Document structure recognition data:
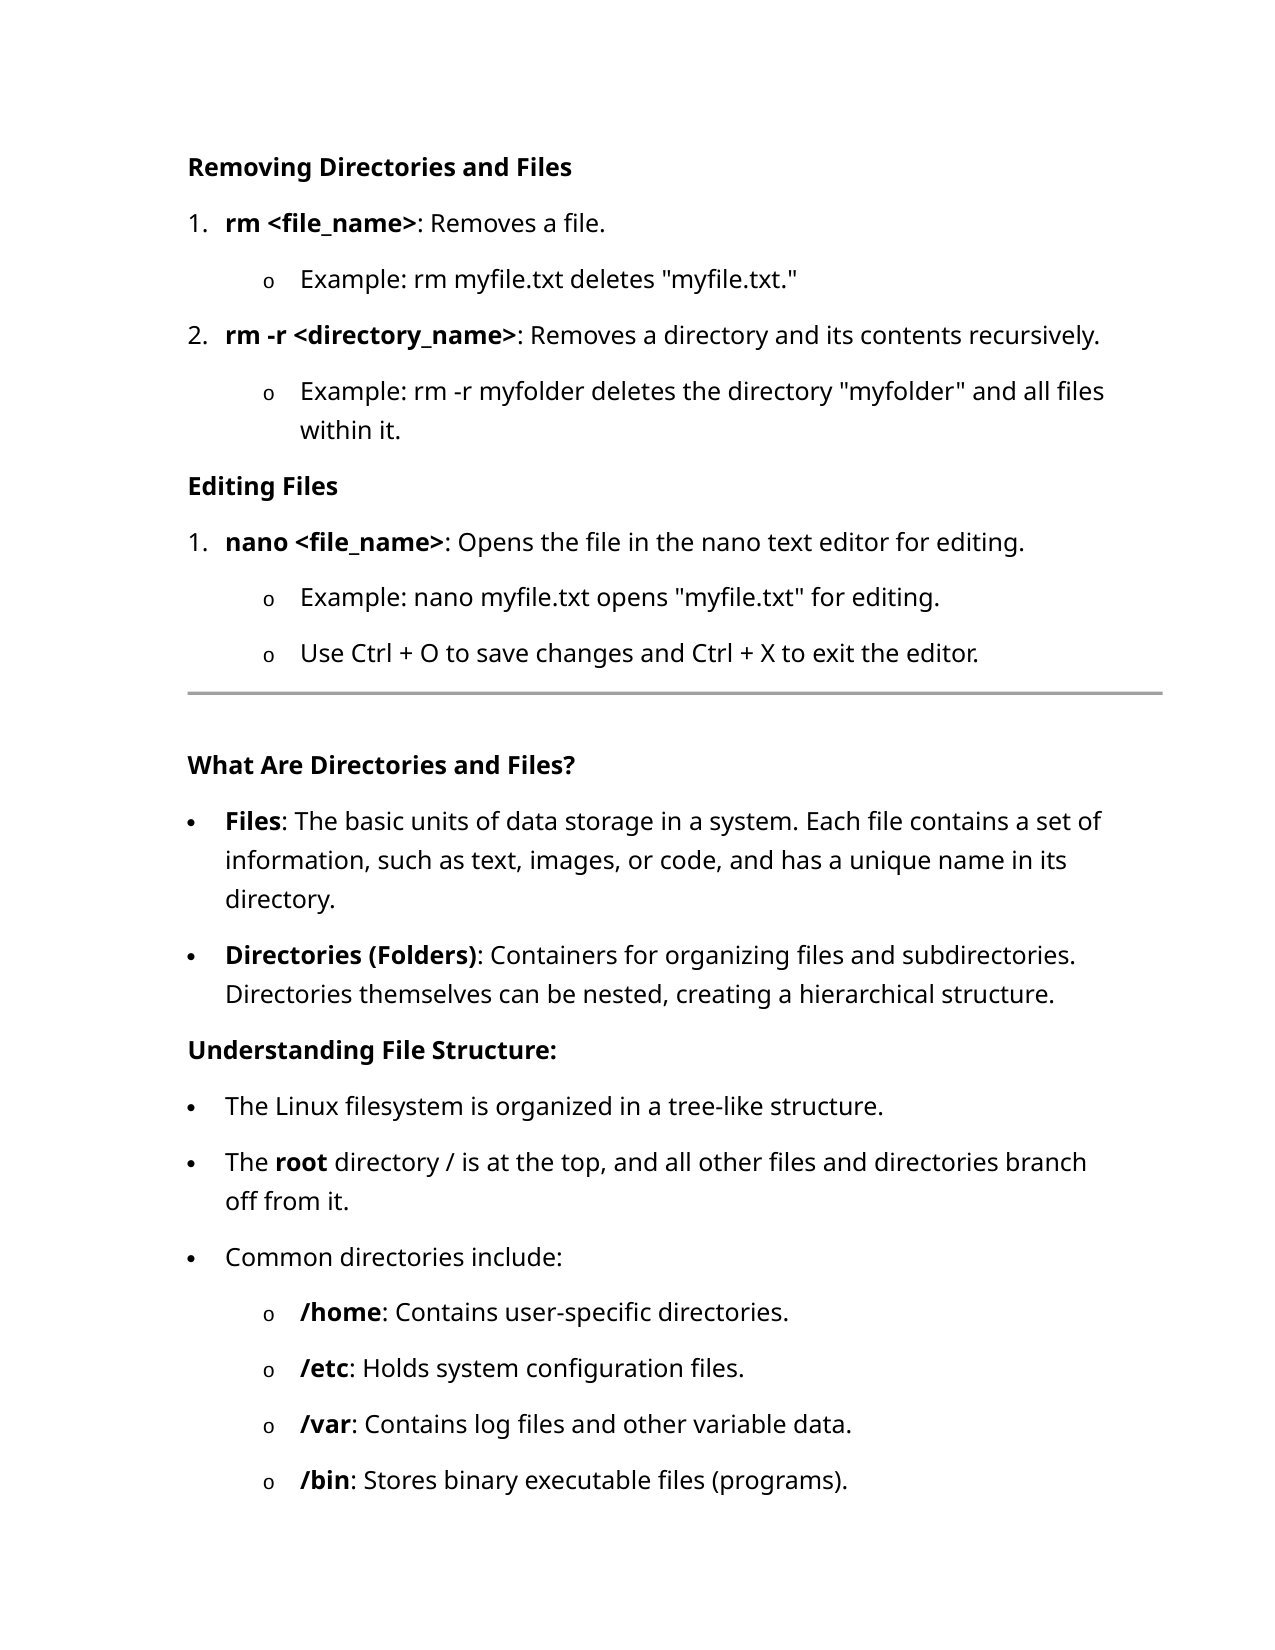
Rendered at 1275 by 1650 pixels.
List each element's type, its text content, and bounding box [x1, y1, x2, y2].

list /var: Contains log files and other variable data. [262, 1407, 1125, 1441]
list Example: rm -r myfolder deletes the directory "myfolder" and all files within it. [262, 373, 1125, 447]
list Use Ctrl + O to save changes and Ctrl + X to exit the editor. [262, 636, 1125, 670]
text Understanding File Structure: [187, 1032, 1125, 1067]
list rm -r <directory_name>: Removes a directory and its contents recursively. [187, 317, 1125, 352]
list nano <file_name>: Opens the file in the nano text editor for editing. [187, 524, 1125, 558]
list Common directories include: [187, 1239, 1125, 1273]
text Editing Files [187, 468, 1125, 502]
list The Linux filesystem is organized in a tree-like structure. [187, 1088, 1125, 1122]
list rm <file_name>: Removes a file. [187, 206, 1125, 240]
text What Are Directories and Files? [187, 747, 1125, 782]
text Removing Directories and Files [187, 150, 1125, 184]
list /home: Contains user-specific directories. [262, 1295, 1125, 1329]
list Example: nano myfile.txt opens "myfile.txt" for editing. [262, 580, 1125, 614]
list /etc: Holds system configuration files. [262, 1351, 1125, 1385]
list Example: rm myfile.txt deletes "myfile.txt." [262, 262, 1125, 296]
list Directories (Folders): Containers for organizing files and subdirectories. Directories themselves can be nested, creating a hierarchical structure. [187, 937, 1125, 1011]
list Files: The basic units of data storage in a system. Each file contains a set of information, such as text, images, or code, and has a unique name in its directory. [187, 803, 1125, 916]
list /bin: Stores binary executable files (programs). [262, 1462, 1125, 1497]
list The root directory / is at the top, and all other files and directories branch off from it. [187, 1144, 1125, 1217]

WHAT TO WORK ON -
You are asked to output the records precisely as they appear, minus any pictures.

SOLUTION FOR THIS TASK -
Rendered at 1275 by 1650 pixels.
List each element's type, its text content, and bounding box [x1, y1, x2, y2].

list /var: Contains log files and other variable data. [262, 1407, 1125, 1441]
list Example: rm -r myfolder deletes the directory "myfolder" and all files within it. [262, 373, 1125, 447]
list Use Ctrl + O to save changes and Ctrl + X to exit the editor. [262, 636, 1125, 670]
text Understanding File Structure: [187, 1032, 1125, 1067]
list rm -r <directory_name>: Removes a directory and its contents recursively. [187, 317, 1125, 352]
list nano <file_name>: Opens the file in the nano text editor for editing. [187, 524, 1125, 558]
list Common directories include: [187, 1239, 1125, 1273]
text Editing Files [187, 468, 1125, 502]
list The Linux filesystem is organized in a tree-like structure. [187, 1088, 1125, 1122]
list rm <file_name>: Removes a file. [187, 206, 1125, 240]
text What Are Directories and Files? [187, 747, 1125, 782]
text Removing Directories and Files [187, 150, 1125, 184]
list /home: Contains user-specific directories. [262, 1295, 1125, 1329]
list Example: nano myfile.txt opens "myfile.txt" for editing. [262, 580, 1125, 614]
list /etc: Holds system configuration files. [262, 1351, 1125, 1385]
list Example: rm myfile.txt deletes "myfile.txt." [262, 262, 1125, 296]
list Directories (Folders): Containers for organizing files and subdirectories. Directories themselves can be nested, creating a hierarchical structure. [187, 937, 1125, 1011]
list Files: The basic units of data storage in a system. Each file contains a set of information, such as text, images, or code, and has a unique name in its directory. [187, 803, 1125, 916]
list /bin: Stores binary executable files (programs). [262, 1462, 1125, 1497]
list The root directory / is at the top, and all other files and directories branch off from it. [187, 1144, 1125, 1217]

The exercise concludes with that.